The ever-shifting boundaries of research ethics
I’m not saying you’d actually want to do this, but if you did want to build a better mouse brain (or a better brain for any mammal other than people), Steven Goldman and Maiken Nedergaard explain how to do it. (Instructions below.)
Most people, if asked to name brain cells, would answer “neurons,” the cells that store and transmit information through electrical signals. But there’s another type of brain cell – glial cells – that connect neurons and perform many supportive functions, such as delivering nutrients to the neurons, regulating oxygen levels, and repairing the neuron’s myelin coating. They also create signalling networks and regulate how neurons communicate with each other, affecting the capability of the brain to process information.
For a long time, people supposed that human brains functioned much better than the brains of “infrahumans” because of the number of neurons we can fit in our skulls. But Goldman and Nedergaard noticed that one type of glial cell, astrocytes, are 10-20 times larger in humans than in mice and can have up to 100 times more “tendrils,” thread-like projections that connect to neurons. So they began doing research to find out if having bigger astrocytes with vastly more connective tendrils would improve brain plasticity, i.e., how fast the brain processes information, creates and accesses memories.
Here’s how it’s done, but don’t try this at home.
- Take “donated” aborted human babies, at least 9 weeks post-fertilization
- Remove brains
- Isolate the glial cells in the babies’ brains. You want to specifically extract the human glial progenitor cells. Progenitor cells are early descendants of embryonic stem cells, which can differentiate to form only one or several kinds of cells, unlike embryonic stem cells that can produce all cell types.
- Extract the glial progenitor cells and
- Insert them into the brains of newborn mice (after you’ve wiped out the pups’ immune systems)
- Wait to see if human astrocytes and other human glial cells proliferate and then test the mice’s learning and memory skills.

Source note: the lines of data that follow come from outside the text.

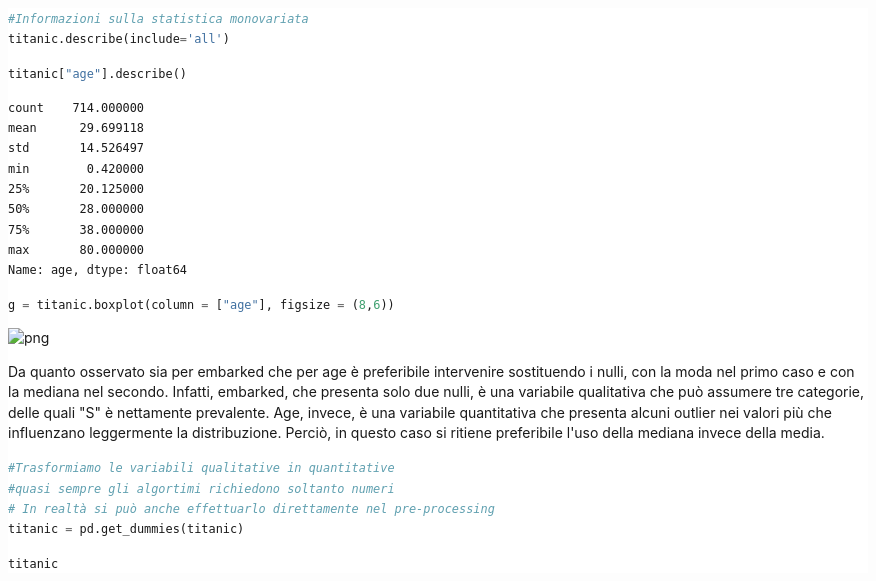 


```python
#Informazioni sulla statistica monovariata
titanic.describe(include='all')
```




```python
titanic["age"].describe()
```




    count    714.000000
    mean      29.699118
    std       14.526497
    min        0.420000
    25%       20.125000
    50%       28.000000
    75%       38.000000
    max       80.000000
    Name: age, dtype: float64




```python
g = titanic.boxplot(column = ["age"], figsize = (8,6))
```


    
![png](output_23_0.png)
    


Da quanto osservato sia per embarked che per age è preferibile intervenire sostituendo i nulli, 
con la moda nel primo caso e con la mediana nel secondo.
Infatti, embarked, che presenta solo due nulli, è una variabile qualitativa che può assumere tre categorie, delle quali "S" è nettamente prevalente.
Age, invece, è una variabile quantitativa che presenta alcuni outlier nei valori più che influenzano leggermente la distribuzione.
Perciò, in questo caso si ritiene preferibile l'uso della mediana invece della media.


```python
#Trasformiamo le variabili qualitative in quantitative
#quasi sempre gli algortimi richiedono soltanto numeri
# In realtà si può anche effettuarlo direttamente nel pre-processing 
titanic = pd.get_dummies(titanic) 
```


```python
titanic
```




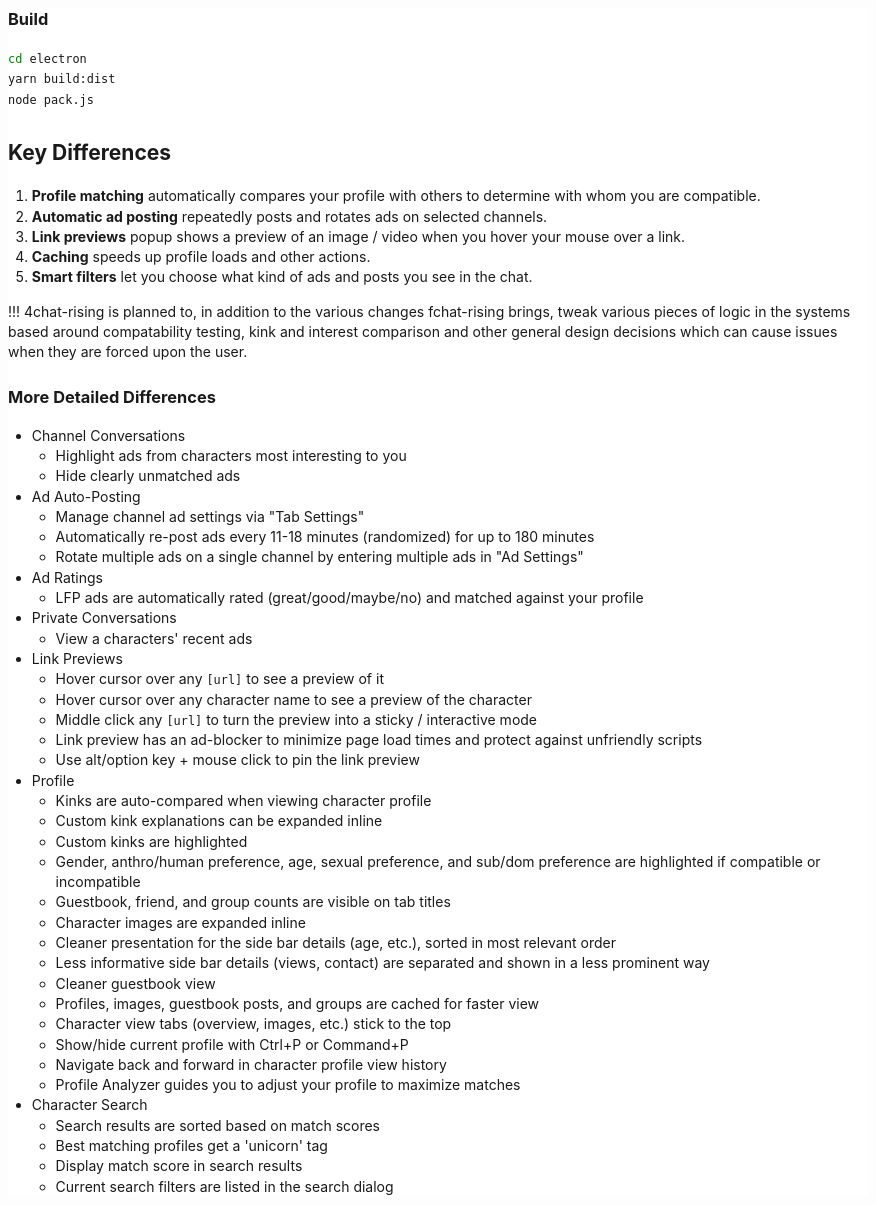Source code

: ### Build
```bash
cd electron
yarn build:dist
node pack.js
```


## Key Differences

1. **Profile matching** automatically compares your profile with others to determine with whom you are compatible.
1. **Automatic ad posting** repeatedly posts and rotates ads on selected channels.
1. **Link previews** popup shows a preview of an image / video when you hover your mouse over a link.
1. **Caching** speeds up profile loads and other actions.
1. **Smart filters** let you choose what kind of ads and posts you see in the chat.

!!! 4chat-rising is planned to, in addition to the various changes fchat-rising brings, tweak various pieces of logic in the systems based around compatability testing, kink and interest comparison and other general design decisions which can cause issues when they are forced upon the user.


### More Detailed Differences

*   Channel Conversations
    *    Highlight ads from characters most interesting to you
    *    Hide clearly unmatched ads
*   Ad Auto-Posting
    *    Manage channel ad settings via "Tab Settings"
    *    Automatically re-post ads every 11-18 minutes (randomized) for up to 180 minutes
    *    Rotate multiple ads on a single channel by entering multiple ads in "Ad Settings"
*   Ad Ratings
    *    LFP ads are automatically rated (great/good/maybe/no) and matched against your profile
*   Private Conversations
    *    View a characters' recent ads
*   Link Previews
    *    Hover cursor over any `[url]` to see a preview of it
    *    Hover cursor over any character name to see a preview of the character
    *    Middle click any `[url]` to turn the preview into a sticky / interactive mode
    *    Link preview has an ad-blocker to minimize page load times and protect against unfriendly scripts
    *    Use alt/option key + mouse click to pin the link preview
*   Profile
    *    Kinks are auto-compared when viewing character profile
    *    Custom kink explanations can be expanded inline
    *    Custom kinks are highlighted
    *    Gender, anthro/human preference, age, sexual preference, and sub/dom preference are highlighted if compatible or incompatible
    *    Guestbook, friend, and group counts are visible on tab titles
    *    Character images are expanded inline
    *    Cleaner presentation for the side bar details (age, etc.), sorted in most relevant order
    *    Less informative side bar details (views, contact) are separated and shown in a less prominent way
    *    Cleaner guestbook view
    *    Profiles, images, guestbook posts, and groups are cached for faster view
    *    Character view tabs (overview, images, etc.) stick to the top
    *    Show/hide current profile with Ctrl+P or Command+P
    *    Navigate back and forward in character profile view history
    *    Profile Analyzer guides you to adjust your profile to maximize matches
*   Character Search
    *    Search results are sorted based on match scores
    *    Best matching profiles get a 'unicorn' tag
    *    Display match score in search results
    *    Current search filters are listed in the search dialog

Goldman and Nedergaard are the husband-wife co-directors of the University of Rochester Medical Center (URMC) Center for Translational Neuromedicine. In their first groundbreaking study testing their hypothesis, published in March 2013 in “Cell Stem Cell,” they took glial progenitor cells from aborted human babies’ brains, but differentiated them before inserting them into the newborn mouse brains. So, while they saw great improvements in the mouse brains and mouse memories, they couldn’t tell if the human cells were actually interacting with the existing cells.
In their second, recently published, study, they inserted 300,000 human glial progenitor cells that hadn’t fully matured into one type or another into the mouse pups’ brains, with astonishing results.
Within a few months, the human cells could be seen replacing mouse glial cells, which either died off or fled to remote regions of the brain. By the end of a year, mouse brains had about 12 million human glial cells, completely replacing the mouse glial cells.
The effects were “whopping,” in the estimation of Dr. Goldman. The super-mice “were statistically and significantly smarter than control mice.” For example, an ordinary mouse needs four or five tries to get through a mouse maze correctly. The super-mice got it right on their second try. They could identify objects in unfamiliar locations faster and “froze” four times longer when they heard a sound that meant they might get a mild electroshock.
In a parallel experiment, Goldman and Nedergaard and their team inserted immature human glial cells into the brains of mice who were poor at producing myelin (a fatty substance that insulates neurons). The human cells differentiated into myelin-producing cells to compensate for the deficit.